The plot below shows two things at once:

  • Left\(D_\ell^{yy}(P_0)\) at \(\ell = 1500\) as \(P_0\) varies, with tangent lines whose slopes were computed by jax.grad. They sit exactly on the curve, which means autodiff is consistent with the forward pass.

  • Right — gradient values from jax.grad (solid line) compared to a 2-point central finite difference with \(\varepsilon = 10^{-3}\) (open circles). The two agree to numerical precision.

autodiff vs finite difference

For this benchmark the maximum relative error was \(|\,\mathtt{jax.grad} - \mathtt{FD}\,| / |\,\mathtt{jax.grad}\,| \lesssim 2\times10^{-12}\) — i.e. the gradient is exact to double-precision round-off, which is what you would expect from analytically-derived expressions.

Gradient through the full pipeline (cosmology + profile)#

When you also need gradients w.r.t. cosmology, use cl_yy (or any other top-level function) directly:

def full_loss(omega_b, omega_cdm, P0, beta):
    cosmo = csl.CosmoParams(omega_b=omega_b, omega_cdm=omega_cdm)
    profile = csl.ProfileParamsA10(P0=P0, beta=beta, B=1.25)
    cl_1h, cl_2h = csl.cl_yy(cosmo, profile, ell)
    return jnp.sum(cl_1h + cl_2h)

g = jax.grad(full_loss, argnums=(0, 1, 2, 3))(0.0226, 0.118, 8.13, 5.48)

Cold first call ≈ a few seconds (compiles the JAX trace through the cosmology emulator pipeline); warm calls ≈ 50 ms.

Gradient w.r.t. CosmoParams as a pytree#

You can differentiate w.r.t. the whole container in one call. JAX returns a CosmoParams whose fields hold the partials:

def cl_loss(cosmo):
    profile = csl.ProfileParamsA10(P0=8.13, beta=5.48, B=1.25)
    cl_1h, cl_2h = csl.cl_yy(cosmo, profile, ell)
    return jnp.sum(cl_1h + cl_2h)

grads = jax.grad(cl_loss)(csl.CosmoParams())
print(grads.omega_b, grads.omega_cdm, grads.fEDE, grads.log10z_c)

Jacobians (Fisher matrix building block)#

Use jax.jacfwd for \(\partial C_\ell/\partial\theta\) when len(ℓ) >> len(θ) (the usual case in cosmology):

def Cl_vec(P0, beta):
    c1, c2 = ev(csl.ProfileParamsA10(P0=P0, beta=beta, B=1.25))
    return c1 + c2

jacobian = jax.jacfwd(Cl_vec, argnums=(0, 1))(8.13, 5.48)
# jacobian[0]: shape (n_ell,)  →  ∂C_ℓ/∂P0
# jacobian[1]: shape (n_ell,)  →  ∂C_ℓ/∂β

For sampled-cosmology Fisher matrices, use the full pipeline:

def Cl_full(omega_b, omega_cdm, P0, beta):
    cosmo = csl.CosmoParams(omega_b=omega_b, omega_cdm=omega_cdm)
    c1, c2 = csl.cl_yy(cosmo, csl.ProfileParamsA10(P0=P0, beta=beta, B=1.25), ell)
    return c1 + c2

J = jax.jacfwd(Cl_full, argnums=(0, 1, 2, 3))(0.0226, 0.118, 8.13, 5.48)
# 4 arrays each of shape (n_ell,) — the columns of the design matrix.

Caveats#

  • Don’t wrap the factory closure in jax.jit. Internally it calls mcfit.TophatVar for \(\sigma(R)\), which uses NumPy / SciPy code paths that are not jit-safe. The factory is already fast (~5 ms / call) and jax.grad works directly.
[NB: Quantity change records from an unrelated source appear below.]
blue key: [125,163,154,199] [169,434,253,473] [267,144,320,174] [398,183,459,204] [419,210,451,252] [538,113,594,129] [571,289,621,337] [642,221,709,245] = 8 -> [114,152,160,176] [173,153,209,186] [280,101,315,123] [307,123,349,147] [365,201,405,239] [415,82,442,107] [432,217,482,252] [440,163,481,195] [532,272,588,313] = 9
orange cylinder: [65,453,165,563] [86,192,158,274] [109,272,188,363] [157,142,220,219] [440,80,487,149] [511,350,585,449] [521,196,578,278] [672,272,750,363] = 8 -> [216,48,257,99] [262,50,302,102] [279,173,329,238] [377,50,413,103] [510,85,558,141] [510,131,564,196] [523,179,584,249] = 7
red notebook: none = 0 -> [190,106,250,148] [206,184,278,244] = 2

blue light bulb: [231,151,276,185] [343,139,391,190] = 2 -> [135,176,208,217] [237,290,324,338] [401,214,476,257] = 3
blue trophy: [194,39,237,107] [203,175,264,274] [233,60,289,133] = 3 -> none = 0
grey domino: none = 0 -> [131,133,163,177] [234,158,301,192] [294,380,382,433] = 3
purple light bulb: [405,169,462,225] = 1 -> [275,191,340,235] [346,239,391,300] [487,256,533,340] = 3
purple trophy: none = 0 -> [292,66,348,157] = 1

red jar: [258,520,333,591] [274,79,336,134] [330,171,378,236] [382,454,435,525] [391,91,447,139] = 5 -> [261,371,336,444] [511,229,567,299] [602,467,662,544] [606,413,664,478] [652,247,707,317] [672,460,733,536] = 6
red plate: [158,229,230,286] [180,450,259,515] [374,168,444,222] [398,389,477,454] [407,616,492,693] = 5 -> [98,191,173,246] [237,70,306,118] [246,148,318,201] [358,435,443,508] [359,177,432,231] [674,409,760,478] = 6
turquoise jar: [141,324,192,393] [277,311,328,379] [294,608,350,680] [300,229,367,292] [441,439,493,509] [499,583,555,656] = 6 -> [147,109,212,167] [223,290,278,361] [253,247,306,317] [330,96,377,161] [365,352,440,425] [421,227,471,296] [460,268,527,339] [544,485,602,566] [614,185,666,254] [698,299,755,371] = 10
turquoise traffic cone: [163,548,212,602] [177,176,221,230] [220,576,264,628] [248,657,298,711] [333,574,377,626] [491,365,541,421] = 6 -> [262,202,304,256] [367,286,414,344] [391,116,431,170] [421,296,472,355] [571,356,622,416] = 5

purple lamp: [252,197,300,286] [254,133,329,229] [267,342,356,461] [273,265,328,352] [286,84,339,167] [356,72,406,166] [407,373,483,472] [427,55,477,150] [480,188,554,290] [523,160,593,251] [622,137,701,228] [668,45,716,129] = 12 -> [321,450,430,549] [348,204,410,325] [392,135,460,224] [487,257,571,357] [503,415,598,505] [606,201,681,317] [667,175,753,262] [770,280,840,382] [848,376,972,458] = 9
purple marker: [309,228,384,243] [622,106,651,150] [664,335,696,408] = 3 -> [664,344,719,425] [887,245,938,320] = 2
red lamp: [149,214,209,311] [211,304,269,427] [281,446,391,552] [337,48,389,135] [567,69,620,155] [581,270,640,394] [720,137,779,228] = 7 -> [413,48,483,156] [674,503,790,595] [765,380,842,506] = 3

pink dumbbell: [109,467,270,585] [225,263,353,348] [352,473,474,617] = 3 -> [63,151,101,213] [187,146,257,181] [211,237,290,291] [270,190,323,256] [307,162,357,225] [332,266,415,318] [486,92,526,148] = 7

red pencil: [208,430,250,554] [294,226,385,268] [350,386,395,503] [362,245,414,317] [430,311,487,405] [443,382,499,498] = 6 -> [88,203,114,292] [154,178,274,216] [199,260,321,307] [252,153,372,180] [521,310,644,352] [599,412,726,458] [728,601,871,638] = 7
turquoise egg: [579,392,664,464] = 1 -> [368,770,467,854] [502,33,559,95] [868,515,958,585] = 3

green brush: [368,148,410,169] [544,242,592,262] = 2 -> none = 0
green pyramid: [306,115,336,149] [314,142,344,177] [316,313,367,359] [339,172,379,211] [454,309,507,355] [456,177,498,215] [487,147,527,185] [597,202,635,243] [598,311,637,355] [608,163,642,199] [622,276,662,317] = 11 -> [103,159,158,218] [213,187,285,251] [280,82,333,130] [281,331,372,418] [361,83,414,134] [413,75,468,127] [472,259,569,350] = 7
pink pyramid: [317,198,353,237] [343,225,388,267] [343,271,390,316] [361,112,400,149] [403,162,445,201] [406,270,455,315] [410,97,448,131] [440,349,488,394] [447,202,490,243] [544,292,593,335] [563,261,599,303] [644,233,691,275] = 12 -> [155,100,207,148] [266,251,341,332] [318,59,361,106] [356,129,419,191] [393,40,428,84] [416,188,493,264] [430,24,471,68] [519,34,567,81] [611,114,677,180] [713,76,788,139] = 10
  • For inference at fixed cosmology, prefer the factory path. The full pipeline is gradient-correct but ~3× slower (~50 ms vs ~17 ms with autodiff).

  • jax.config.update("jax_enable_x64", True) is set on import — cosmology likelihoods need double precision; single precision will give noticeably biased posteriors at the bandpower covariance level.